As recently as Jan. 25, the King said, he had secured a new concession from the Reagan Administration. The U.S. had agreed to allow the P.L.O. to take part in an international peace conference if the organization agreed to three conditions: endorse United Nations Resolutions 242 and 338, implicitly recognizing Israel's right to exist; be prepared to negotiate with Israel; and renounce terrorism. But Arafat, fearful of creating still another split within his fractured organization, refused to accept the resolutions. Accordingly, an angry Hussein, who thought he had previously reached an agreement with Arafat, announced that he was unable to continue to work with the P.L.O. leaders "until such time as their word becomes their bond, characterized by commitment, credibility and constancy." The sympathies of West Bank Palestinians were torn, as always, between Hussein and the P.L.O. Some hoped, as did the Israelis, that Hussein might attempt another initiative in league with the local leadership of the occupied territories. But Hussein gave every indication last week that he would still abide by the Arab states' Rabat resolution of 1974, recognizing the P.L.O. as "the sole legitimate representative of the Palestinian people."

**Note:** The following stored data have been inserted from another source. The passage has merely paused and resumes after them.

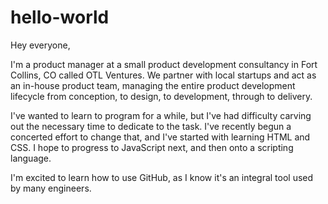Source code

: # hello-world
Hey everyone,

I'm a product manager at a small product development consultancy in Fort Collins, CO called OTL Ventures. We partner with local startups and act as an in-house product team, managing the entire product development lifecycle from conception, to design, to development, through to delivery.

I've wanted to learn to program for a while, but I've had difficulty carving out the necessary time to dedicate to the task. I've recently begun a concerted effort to change that, and I've started with learning HTML and CSS. I hope to progress to JavaScript next, and then onto a scripting language.

I'm excited to learn how to use GitHub, as I know it's an integral tool used by many engineers.
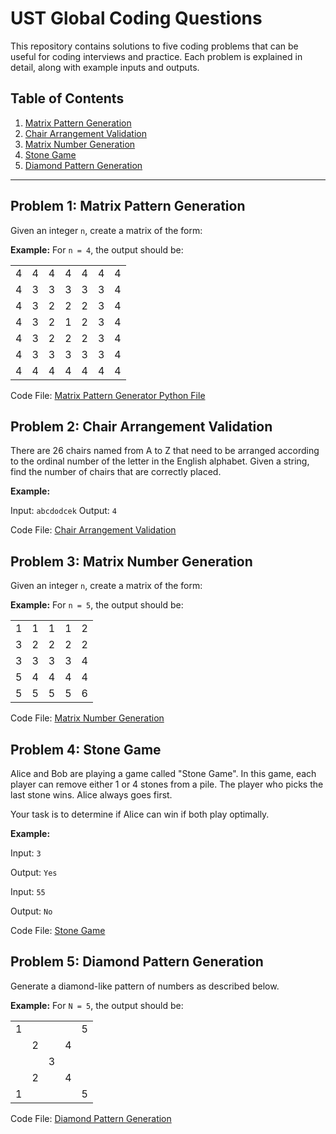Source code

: # UST Global Coding Questions

This repository contains solutions to five coding problems that can be useful for coding interviews and practice. Each problem is explained in detail, along with example inputs and outputs.

## Table of Contents

1. [Matrix Pattern Generation](#problem-1-matrix-pattern-generation)
2. [Chair Arrangement Validation](#problem-2-chair-arrangement-validation)
3. [Matrix Number Generation](#problem-3-matrix-number-generation)
4. [Stone Game](#problem-4-stone-game)
5. [Diamond Pattern Generation](#problem-5-diamond-pattern-generation)

---

## Problem 1: Matrix Pattern Generation

Given an integer `n`, create a matrix of the form:

**Example:**
For `n = 4`, the output should be:

|   |   |   |   |   |   |   |
|---|---|---|---|---|---|---|
| 4 | 4 | 4 | 4 | 4 | 4 | 4 |
| 4 | 3 | 3 | 3 | 3 | 3 | 4 |
| 4 | 3 | 2 | 2 | 2 | 3 | 4 |
| 4 | 3 | 2 | 1 | 2 | 3 | 4 |
| 4 | 3 | 2 | 2 | 2 | 3 | 4 |
| 4 | 3 | 3 | 3 | 3 | 3 | 4 |
| 4 | 4 | 4 | 4 | 4 | 4 | 4 |

Code File: [Matrix Pattern Generator Python File](./Question%201.py)

## Problem 2: Chair Arrangement Validation

There are 26 chairs named from A to Z that need to be arranged according to the ordinal number of the letter in the English alphabet. Given a string, find the number of chairs that are correctly placed.

**Example:**

Input: `abcdodcek`
Output: `4`

Code File: [Chair Arrangement Validation](./Question%202.py)

## Problem 3: Matrix Number Generation

Given an integer `n`, create a matrix of the form:

**Example:**
For `n = 5`, the output should be:

|   |   |   |   |   |
|---|---|---|---|---|
| 1 | 1 | 1 | 1 | 2 |
| 3 | 2 | 2 | 2 | 2 |
| 3 | 3 | 3 | 3 | 4 |
| 5 | 4 | 4 | 4 | 4 |
| 5 | 5 | 5 | 5 | 6 |

Code File: [Matrix Number Generation](./Question%203.py)

## Problem 4: Stone Game

Alice and Bob are playing a game called "Stone Game". In this game, each player can remove either 1 or 4 stones from a pile. The player who picks the last stone wins. Alice always goes first.

Your task is to determine if Alice can win if both play optimally.

**Example:**

Input: `3`

Output: `Yes`

Input: `55`

Output: `No`

Code File: [Stone Game](./Question%204.py)

## Problem 5: Diamond Pattern Generation

Generate a diamond-like pattern of numbers as described below.

**Example:**
For `N = 5`, the output should be:

|   |   |   |   |   |
|---|---|---|---|---|
| 1 |   |   |   | 5 |
|   | 2 |   | 4 |   |
|   |   | 3 |   |   |
|   | 2 |   | 4 |   |
| 1 |   |   |   | 5 |

Code File: [Diamond Pattern Generation](./Question%205.py)
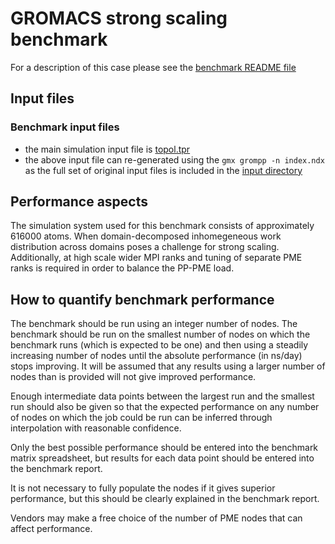 # GROMACS strong scaling benchmark

For a description of this case please see the [benchmark README file](./inputs/README)

## Input files

### Benchmark input files

- the main simulation input file is [topol.tpr](./inputs/topol.tpr)
- the above input file can re-generated using the ``gmx grompp -n index.ndx`` as the full set of original input files is included in the [input directory](./inputs/)

## Performance aspects

The simulation system used for this benchmark consists of approximately 616000 atoms.
When domain-decomposed inhomegeneous work distribution across domains poses a challenge
for strong scaling. Additionally, at high scale wider MPI ranks and tuning of
separate PME ranks is required in order to balance the PP-PME load.


## How to quantify benchmark performance

The benchmark should be run using an integer number of nodes. The
benchmark should be run on the smallest number of nodes on which the
benchmark runs (which is expected to be one) and then using a steadily
increasing number of nodes until the absolute performance (in ns/day)
stops improving. It will be assumed that any results using a larger
number of nodes than is provided will not give improved performance.

Enough intermediate data points between the largest run and the
smallest run should also be given so that the expected performance on
any number of nodes on which the job could be run can be inferred
through interpolation with reasonable confidence.  

Only the best possible performance should be entered into the 
benchmark matrix spreadsheet, but results for each data point 
should be entered into the benchmark report.

It is not necessary to fully populate the nodes if it gives superior
performance, but this should be clearly explained in the benchmark
report.

Vendors may make a free choice of the number of PME nodes that can
affect performance.
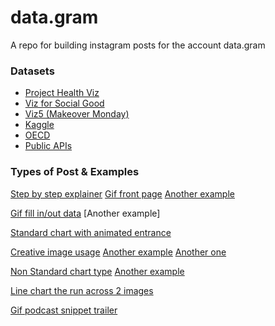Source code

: # data.gram

A repo for building instagram posts for the account data.gram


### Datasets

- [Project Health Viz](https://vizzendata.com/health-and-healthcare-data-sets/)
- [Viz for Social Good](https://www.vizforsocialgood.com/join-a-project)
- [Viz5 (Makeover Monday)](https://www.makeovermonday.co.uk/data/)
- [Kaggle](https://www.kaggle.com/datasets)
- [OECD](https://data.oecd.org/healthres/nurses.htm#indicator-chart)
- [Public APIs](https://github.com/public-apis/public-apis)



### Types of Post & Examples

[Step by step explainer](https://www.instagram.com/p/CD1mFzvALgr/)
[Gif front page](https://www.instagram.com/p/CHnnWVGg8D8/)
[Another example](https://www.instagram.com/p/CIQwXymALIs/)

[Gif fill in/out data](https://www.instagram.com/p/CHK6VW4po0h/)
[Another example]

[Standard chart with animated entrance](https://www.instagram.com/p/CJRon2EH9dl/)

[Creative image usage](https://www.instagram.com/p/CIBUyuRBNkC/)
[Another example](https://www.instagram.com/p/CIdyw3hALbD/)
[Another one](https://www.instagram.com/p/CJNzQtbAWj9/)


[Non Standard chart type](https://www.instagram.com/p/CIfkCD8BBIo/)
[Another example](https://www.instagram.com/p/CIRX6zsBF8Z/)

[Line chart the run across 2 images](https://www.instagram.com/p/CI6dpLBBADl/)

[Gif podcast snippet trailer](https://www.instagram.com/p/CJQHYcQAve9/)
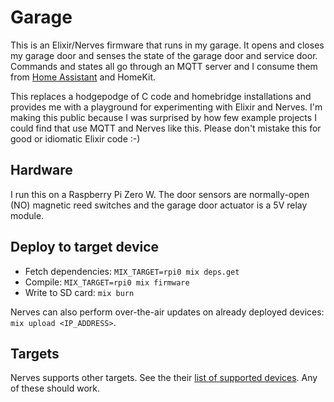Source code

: # Garage

This is an Elixir/Nerves firmware that runs in my garage. It
opens and closes my garage door and senses the state of the garage door and service
door. Commands and states all go through an MQTT server and I consume them from [Home
Assistant](https://www.home-assistant.io/) and HomeKit.

This replaces a hodgepodge of C code and homebridge installations and provides me with
a playground for experimenting with Elixir and Nerves. I'm making this public because
I was surprised by how few example projects I could find that use MQTT and Nerves like this.
Please don't mistake this for good or idiomatic Elixir code :-)

## Hardware

I run this on a Raspberry Pi Zero W. The door sensors are normally-open (NO) magnetic
reed switches and the garage door actuator is a 5V relay module. 

## Deploy to target device

- Fetch dependencies: `MIX_TARGET=rpi0 mix deps.get`
- Compile: `MIX_TARGET=rpi0 mix firmware`
- Write to SD card: `mix burn`

Nerves can also perform over-the-air updates on already deployed devices: `mix upload <IP_ADDRESS>`.

## Targets

Nerves supports other targets. See the their [list of supported devices](https://hexdocs.pm/nerves/targets.html#content). Any of these should work.
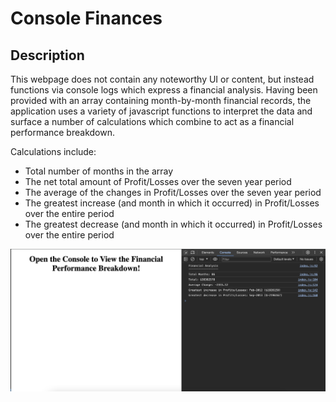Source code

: # Console Finances

## Description

This webpage does not contain any noteworthy UI or content, but instead functions via console logs which express a financial analysis. Having been provided with an array containing month-by-month financial records, the application uses a variety of javascript functions to interpret the data and surface a number of calculations which combine to act as a financial performance breakdown.

Calculations include:
* Total number of months in the array
* The net total amount of Profit/Losses over the seven year period
* The average of the changes in Profit/Losses over the seven year period
* The greatest increase (and month in which it occurred) in Profit/Losses over the entire period
* The greatest decrease (and month in which it occurred) in Profit/Losses over the entire period

![Screenshot of application with console open](Images/Console.png)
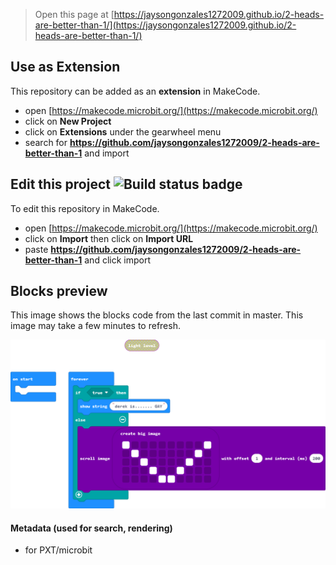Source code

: 
> Open this page at [https://jaysongonzales1272009.github.io/2-heads-are-better-than-1/](https://jaysongonzales1272009.github.io/2-heads-are-better-than-1/)

## Use as Extension

This repository can be added as an **extension** in MakeCode.

* open [https://makecode.microbit.org/](https://makecode.microbit.org/)
* click on **New Project**
* click on **Extensions** under the gearwheel menu
* search for **https://github.com/jaysongonzales1272009/2-heads-are-better-than-1** and import

## Edit this project ![Build status badge](https://github.com/jaysongonzales1272009/2-heads-are-better-than-1/workflows/MakeCode/badge.svg)

To edit this repository in MakeCode.

* open [https://makecode.microbit.org/](https://makecode.microbit.org/)
* click on **Import** then click on **Import URL**
* paste **https://github.com/jaysongonzales1272009/2-heads-are-better-than-1** and click import

## Blocks preview

This image shows the blocks code from the last commit in master.
This image may take a few minutes to refresh.

![A rendered view of the blocks](https://github.com/jaysongonzales1272009/2-heads-are-better-than-1/raw/master/.github/makecode/blocks.png)

#### Metadata (used for search, rendering)

* for PXT/microbit
<script src="https://makecode.com/gh-pages-embed.js"></script><script>makeCodeRender("{{ site.makecode.home_url }}", "{{ site.github.owner_name }}/{{ site.github.repository_name }}");</script>
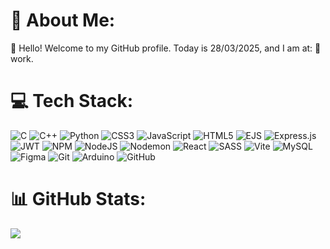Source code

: 
# 💫 About Me:

👋 Hello! Welcome to my GitHub profile. Today is 28/03/2025, and I am at: 🏢 work.


# 💻 Tech Stack:

![C](https://img.shields.io/badge/c-%2300599C.svg?style=for-the-badge&logo=c&logoColor=white)  ![C++](https://img.shields.io/badge/c++-%2300599C.svg?style=for-the-badge&logo=c%2B%2B&logoColor=white)  ![Python](https://img.shields.io/badge/python-3670A0?style=for-the-badge&logo=python&logoColor=ffdd54)  ![CSS3](https://img.shields.io/badge/css3-%231572B6.svg?style=for-the-badge&logo=css3&logoColor=white)  ![JavaScript](https://img.shields.io/badge/javascript-%23323330.svg?style=for-the-badge&logo=javascript&logoColor=%23F7DF1E)  ![HTML5](https://img.shields.io/badge/html5-%23E34F26.svg?style=for-the-badge&logo=html5&logoColor=white)  ![EJS](https://img.shields.io/badge/ejs-%23B4CA65.svg?style=for-the-badge&logo=ejs&logoColor=black)  ![Express.js](https://img.shields.io/badge/express.js-%23404d59.svg?style=for-the-badge&logo=express&logoColor=%2361DAFB)  ![JWT](https://img.shields.io/badge/JWT-black?style=for-the-badge&logo=JSON%20web%20tokens)  ![NPM](https://img.shields.io/badge/NPM-%23CB3837.svg?style=for-the-badge&logo=npm&logoColor=white)  ![NodeJS](https://img.shields.io/badge/node.js-6DA55F?style=for-the-badge&logo=node.js&logoColor=white)  ![Nodemon](https://img.shields.io/badge/NODEMON-%23323330.svg?style=for-the-badge&logo=nodemon&logoColor=%BBDEAD)  ![React](https://img.shields.io/badge/react-%2320232a.svg?style=for-the-badge&logo=react&logoColor=%2361DAFB)  ![SASS](https://img.shields.io/badge/SASS-hotpink.svg?style=for-the-badge&logo=SASS&logoColor=white)  ![Vite](https://img.shields.io/badge/vite-%23646CFF.svg?style=for-the-badge&logo=vite&logoColor=white)  ![MySQL](https://img.shields.io/badge/mysql-4479A1.svg?style=for-the-badge&logo=mysql&logoColor=white) ![Figma](https://img.shields.io/badge/figma-%23F24E1E.svg?style=for-the-badge&logo=figma&logoColor=white)  ![Git](https://img.shields.io/badge/git-%23F05033.svg?style=for-the-badge&logo=git&logoColor=white)  ![Arduino](https://img.shields.io/badge/-Arduino-00979D?style=for-the-badge&logo=Arduino&logoColor=white)  ![GitHub](https://img.shields.io/badge/github-%23121011.svg?style=for-the-badge&logo=github&logoColor=white)

# 📊 GitHub Stats:

![](https://github-readme-stats.vercel.app/api/top-langs/?username=Angello90&theme=dark&hide_border=true&include_all_commits=false&count_private=false&layout=compact)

Even as Hussein was delivering the speech that ended his peace overture, more fighting was going on 100 miles to the northwest. Early last week a Lebanese Muslim fundamentalist group called the Islamic Resistance Front, which is dominated by the Shi'ite Hizballah (Party of God), attacked a small Israeli convoy in southern Lebanon and kidnaped two wounded Israeli soldiers. Within hours, some 1,200 Israeli troops pounded across the border in their biggest operation since their army withdrew from southern Lebanon last June. The mission: not only to find and rescue the two missing Israelis, but to root out guerrilla bases used for staging attacks inside the border security zone and against northern Israel. During the raid, at least 15 Lebanese and two Israeli servicemen were killed. At week's end, the Israelis began to withdraw troops, following reports that the captured soldiers were not in the area. One of them may have been executed.